◆ What you will do:
From the passage on stmmac Verify mPacket handling, pull out the words from "if (status == FPE_EVENT_UNKNOWN" up to and including "if (*hs_enable)", unchanged.

◆ Text section:
^^^^

Another mistake relating to this (TX verification processes are not
necessarily symmetric) is:

stmmac_set_mm()
-> stmmac_fpe_handshake(priv, cfg->verify_enabled)
   -> priv->plat->fpe_cfg->hs_enable = enable

stmmac_fpe_event_status():

	if (status == FPE_EVENT_UNKNOWN || !*hs_enable)
		return;

	if ((status & FPE_EVENT_RVER) == FPE_EVENT_RVER) {
		/* If LP has sent Verify mPacket, send back a Responds mPacket */
		if (*hs_enable)
			stmmac_fpe_send_mpacket(priv, priv->ioaddr,
						fpe_cfg,
						MPACKET_RESPONSE);
	}

We should always respond to the link partner's Verify mPacket as long as
pmac_enabled=true, and not just if hs_enable=true.

^^^^

◆ Information provided:
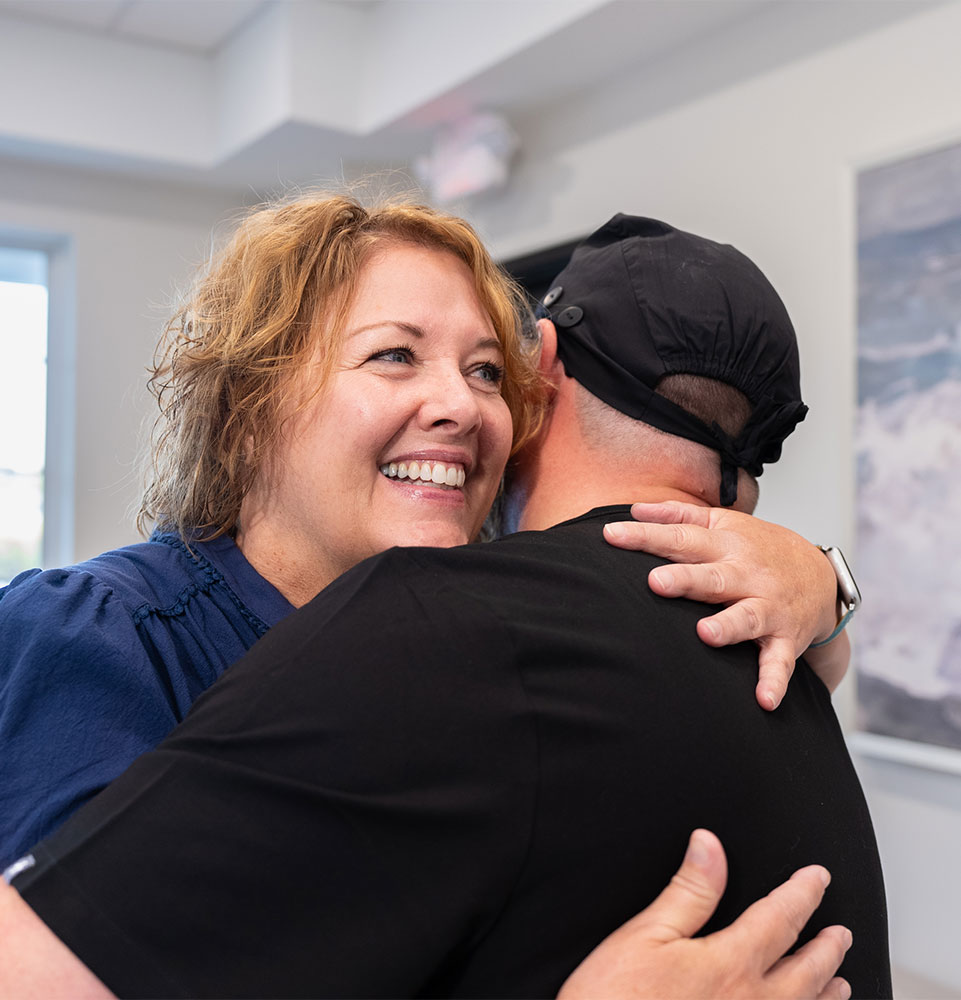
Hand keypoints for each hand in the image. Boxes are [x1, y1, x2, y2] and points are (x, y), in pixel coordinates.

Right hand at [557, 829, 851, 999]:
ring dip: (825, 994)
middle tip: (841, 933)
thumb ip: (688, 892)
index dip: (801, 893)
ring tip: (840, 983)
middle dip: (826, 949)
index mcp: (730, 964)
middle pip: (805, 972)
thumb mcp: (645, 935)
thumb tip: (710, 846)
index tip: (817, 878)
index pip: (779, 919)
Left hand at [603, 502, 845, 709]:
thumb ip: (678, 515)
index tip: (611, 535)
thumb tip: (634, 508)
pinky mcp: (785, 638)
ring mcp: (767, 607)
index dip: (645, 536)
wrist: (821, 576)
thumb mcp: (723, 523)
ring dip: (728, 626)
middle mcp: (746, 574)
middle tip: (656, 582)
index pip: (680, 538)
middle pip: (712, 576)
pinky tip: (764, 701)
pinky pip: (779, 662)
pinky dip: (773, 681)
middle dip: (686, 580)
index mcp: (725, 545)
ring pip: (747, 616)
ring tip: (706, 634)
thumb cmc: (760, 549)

^^^^

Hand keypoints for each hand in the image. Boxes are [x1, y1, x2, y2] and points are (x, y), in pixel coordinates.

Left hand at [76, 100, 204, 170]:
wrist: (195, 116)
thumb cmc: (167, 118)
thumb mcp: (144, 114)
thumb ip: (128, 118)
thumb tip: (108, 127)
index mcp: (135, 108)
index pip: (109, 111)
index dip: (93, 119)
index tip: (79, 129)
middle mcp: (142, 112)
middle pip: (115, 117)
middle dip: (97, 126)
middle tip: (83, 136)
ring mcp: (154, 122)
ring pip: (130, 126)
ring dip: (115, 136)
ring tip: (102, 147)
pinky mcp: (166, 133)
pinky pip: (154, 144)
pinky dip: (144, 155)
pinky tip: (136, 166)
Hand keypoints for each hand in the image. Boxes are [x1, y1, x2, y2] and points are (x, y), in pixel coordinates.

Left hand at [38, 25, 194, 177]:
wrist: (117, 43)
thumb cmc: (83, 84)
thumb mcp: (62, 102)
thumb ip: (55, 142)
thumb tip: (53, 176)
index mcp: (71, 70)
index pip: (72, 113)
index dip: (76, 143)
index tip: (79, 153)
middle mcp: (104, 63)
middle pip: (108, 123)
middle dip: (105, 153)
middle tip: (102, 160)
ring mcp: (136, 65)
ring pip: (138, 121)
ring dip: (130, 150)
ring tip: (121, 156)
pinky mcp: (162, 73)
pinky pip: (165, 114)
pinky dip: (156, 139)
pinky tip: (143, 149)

^^^^

◆ Output of the exercise:
if (status == FPE_EVENT_UNKNOWN || !*hs_enable)
		return;

	if ((status & FPE_EVENT_RVER) == FPE_EVENT_RVER) {
		/* If LP has sent Verify mPacket, send back a Responds mPacket */
		if (*hs_enable)